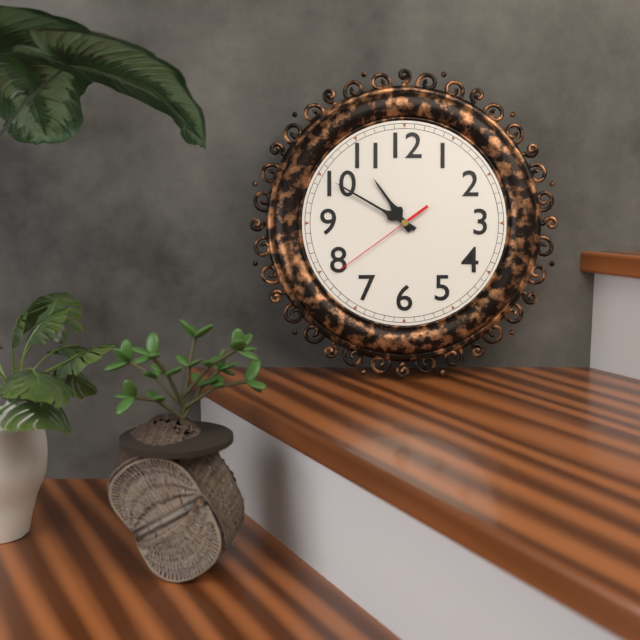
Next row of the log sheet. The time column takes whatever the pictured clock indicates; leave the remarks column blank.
10:50:39
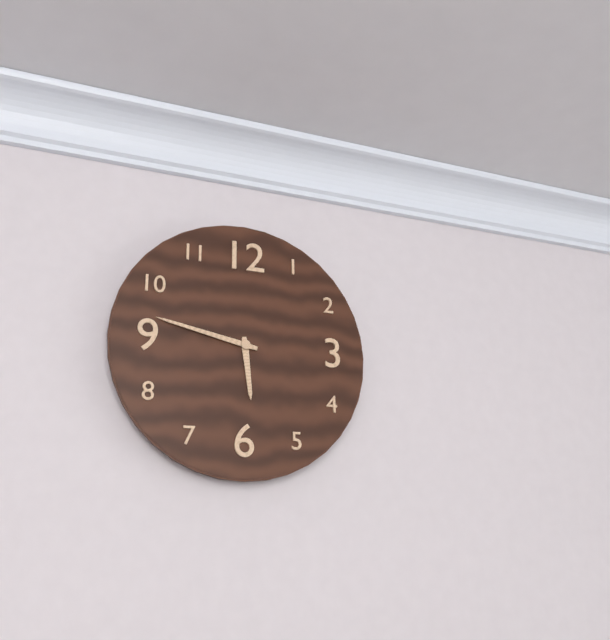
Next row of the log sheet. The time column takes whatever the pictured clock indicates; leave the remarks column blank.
5:47
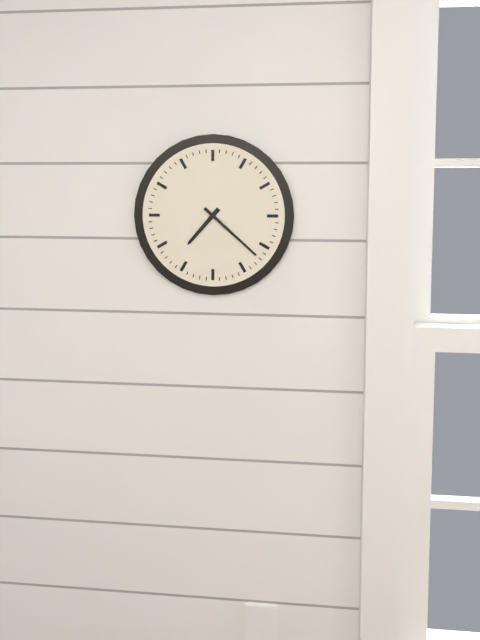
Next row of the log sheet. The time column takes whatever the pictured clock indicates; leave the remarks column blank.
7:22
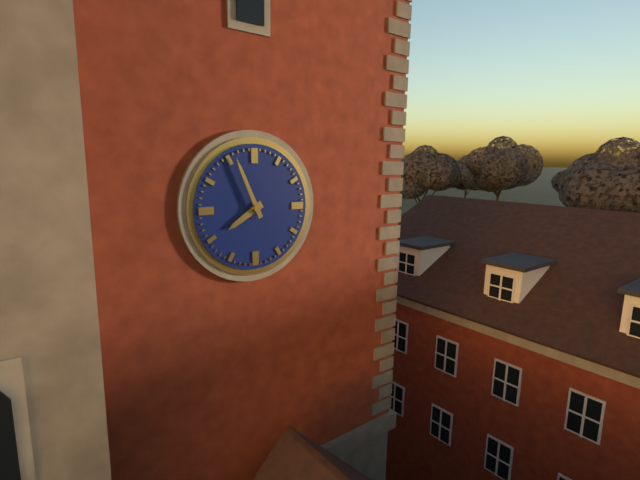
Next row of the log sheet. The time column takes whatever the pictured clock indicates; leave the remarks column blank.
7:56
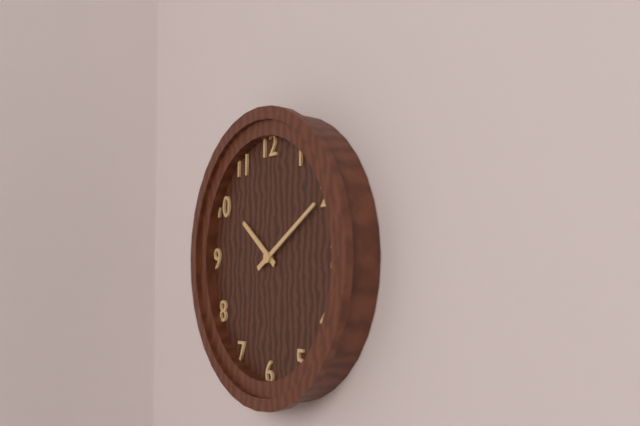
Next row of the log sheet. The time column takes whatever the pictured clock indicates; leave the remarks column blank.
10:10
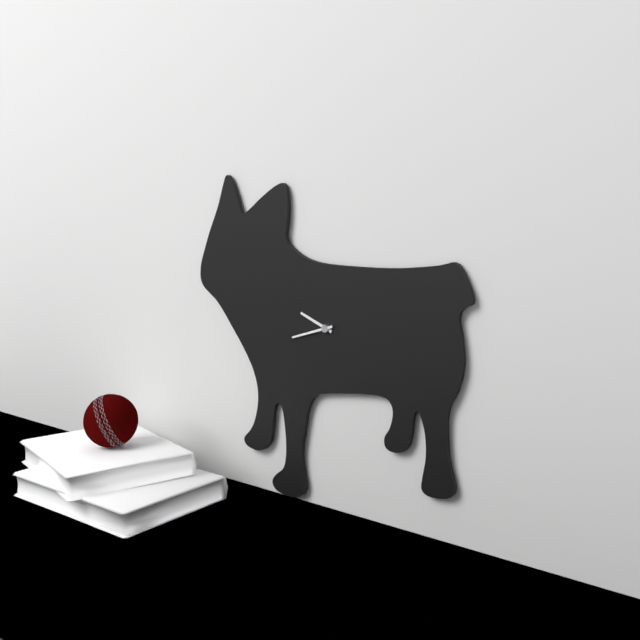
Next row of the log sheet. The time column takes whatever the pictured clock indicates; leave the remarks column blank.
9:42
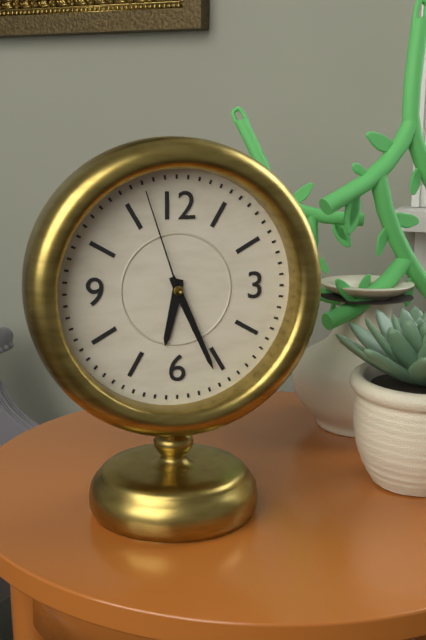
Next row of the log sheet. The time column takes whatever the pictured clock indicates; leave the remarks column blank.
6:26:57
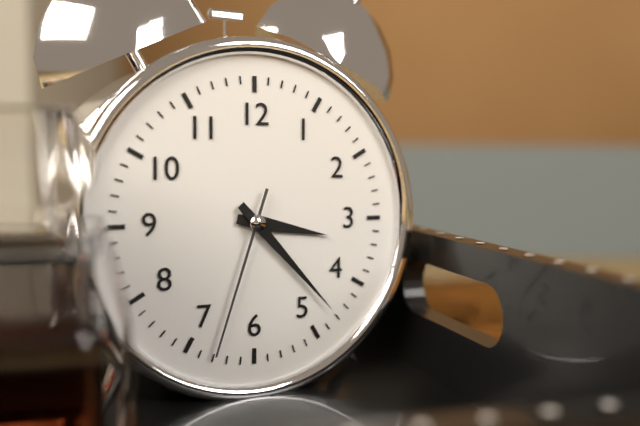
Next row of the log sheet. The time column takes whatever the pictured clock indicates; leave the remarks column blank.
3:23:33
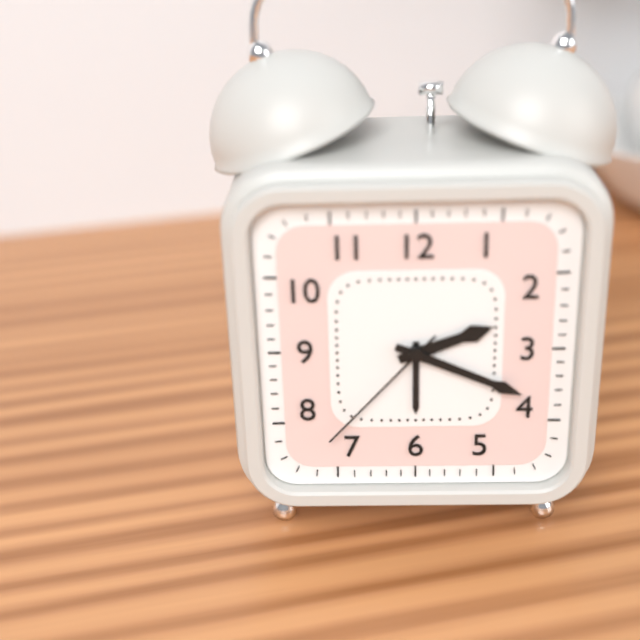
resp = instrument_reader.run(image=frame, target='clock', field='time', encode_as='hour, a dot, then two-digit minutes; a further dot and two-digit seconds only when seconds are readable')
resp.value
2.19.37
##############################
Reproduce every line of the records above word for word, omitting the pictures.

Next row of the log sheet. The time column takes whatever the pictured clock indicates; leave the remarks column blank.
10:50:39
Next row of the log sheet. The time column takes whatever the pictured clock indicates; leave the remarks column blank.
5:47
Next row of the log sheet. The time column takes whatever the pictured clock indicates; leave the remarks column blank.
7:22
Next row of the log sheet. The time column takes whatever the pictured clock indicates; leave the remarks column blank.
7:56
Next row of the log sheet. The time column takes whatever the pictured clock indicates; leave the remarks column blank.
10:10
Next row of the log sheet. The time column takes whatever the pictured clock indicates; leave the remarks column blank.
9:42
Next row of the log sheet. The time column takes whatever the pictured clock indicates; leave the remarks column blank.
6:26:57
Next row of the log sheet. The time column takes whatever the pictured clock indicates; leave the remarks column blank.
3:23:33
resp = instrument_reader.run(image=frame, target='clock', field='time', encode_as='hour, a dot, then two-digit minutes; a further dot and two-digit seconds only when seconds are readable')
resp.value
2.19.37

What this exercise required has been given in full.